(WHAT IS EXPECTED): Please return the lines below verbatim, beginning at the one that has "浏览器cookie是什么意思？" and stopping after the one that has "即删除）和持久cookie（长期保存，可设定有效期）。然", and add no other lines.

---- PROVIDED DATA

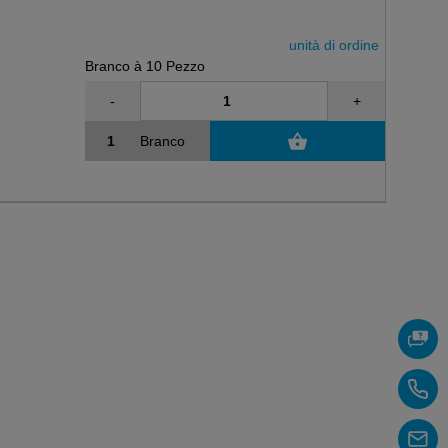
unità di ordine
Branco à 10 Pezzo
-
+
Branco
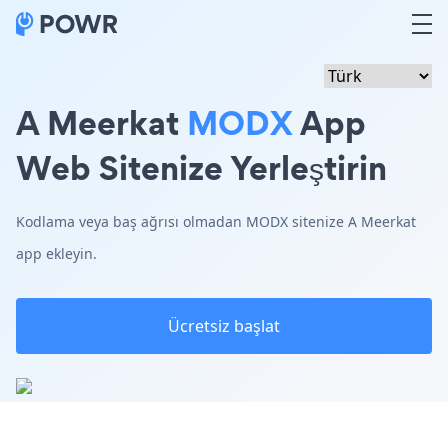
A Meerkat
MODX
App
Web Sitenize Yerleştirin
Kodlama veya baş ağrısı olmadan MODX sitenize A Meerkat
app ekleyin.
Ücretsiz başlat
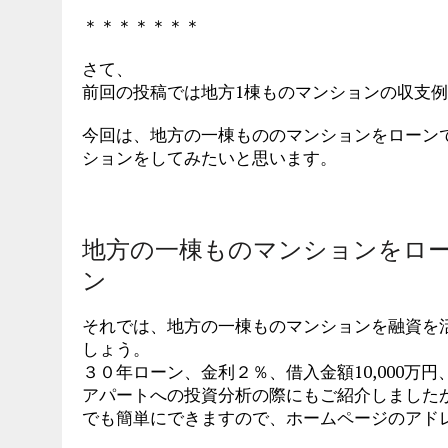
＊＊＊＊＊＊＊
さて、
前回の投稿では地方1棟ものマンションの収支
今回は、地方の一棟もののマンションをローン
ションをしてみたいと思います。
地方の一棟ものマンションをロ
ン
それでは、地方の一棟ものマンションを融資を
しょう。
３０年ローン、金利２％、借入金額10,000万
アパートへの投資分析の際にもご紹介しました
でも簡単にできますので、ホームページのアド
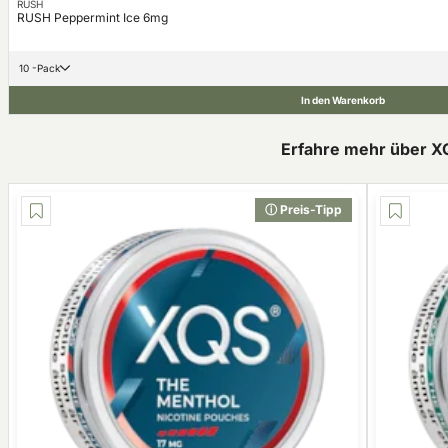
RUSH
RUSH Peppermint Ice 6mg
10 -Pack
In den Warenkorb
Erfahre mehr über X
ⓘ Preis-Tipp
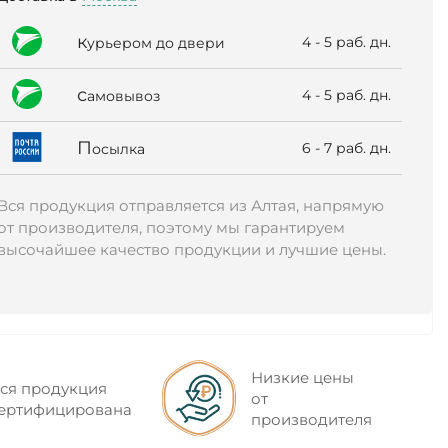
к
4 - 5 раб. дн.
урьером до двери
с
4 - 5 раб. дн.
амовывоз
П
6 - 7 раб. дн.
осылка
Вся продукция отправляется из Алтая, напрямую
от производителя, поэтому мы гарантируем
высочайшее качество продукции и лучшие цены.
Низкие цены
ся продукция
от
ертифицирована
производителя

--------
---- PROVIDED DATA

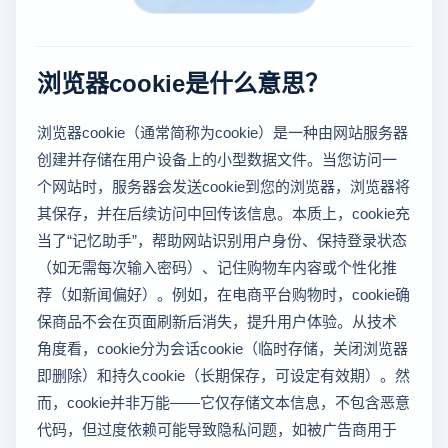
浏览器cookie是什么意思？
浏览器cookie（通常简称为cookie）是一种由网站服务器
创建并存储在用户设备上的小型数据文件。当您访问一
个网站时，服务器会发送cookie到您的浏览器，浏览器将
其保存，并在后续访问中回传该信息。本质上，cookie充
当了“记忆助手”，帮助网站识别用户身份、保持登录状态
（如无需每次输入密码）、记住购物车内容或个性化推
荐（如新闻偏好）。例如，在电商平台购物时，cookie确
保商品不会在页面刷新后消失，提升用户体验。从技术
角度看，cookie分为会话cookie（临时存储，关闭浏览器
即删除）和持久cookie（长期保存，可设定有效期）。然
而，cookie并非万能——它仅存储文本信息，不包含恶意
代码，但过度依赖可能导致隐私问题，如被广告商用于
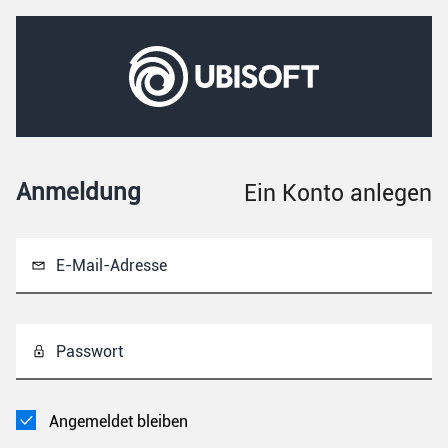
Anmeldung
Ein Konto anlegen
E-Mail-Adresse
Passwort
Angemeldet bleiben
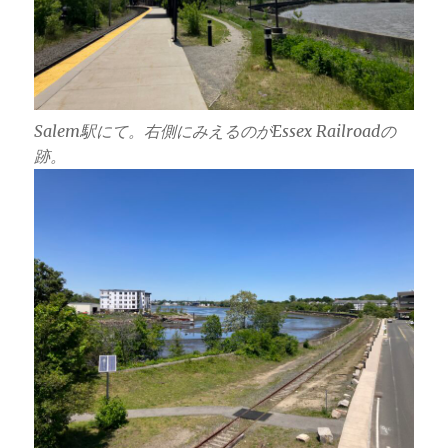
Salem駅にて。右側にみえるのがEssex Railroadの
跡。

--------

(OUTPUT OF THE EXERCISE):
浏览器cookie是什么意思？
浏览器cookie（通常简称为cookie）是一种由网站服务器
创建并存储在用户设备上的小型数据文件。当您访问一
个网站时，服务器会发送cookie到您的浏览器，浏览器将
其保存，并在后续访问中回传该信息。本质上，cookie充
当了“记忆助手”，帮助网站识别用户身份、保持登录状态
（如无需每次输入密码）、记住购物车内容或个性化推
荐（如新闻偏好）。例如，在电商平台购物时，cookie确
保商品不会在页面刷新后消失，提升用户体验。从技术
角度看，cookie分为会话cookie（临时存储，关闭浏览器
即删除）和持久cookie（长期保存，可设定有效期）。然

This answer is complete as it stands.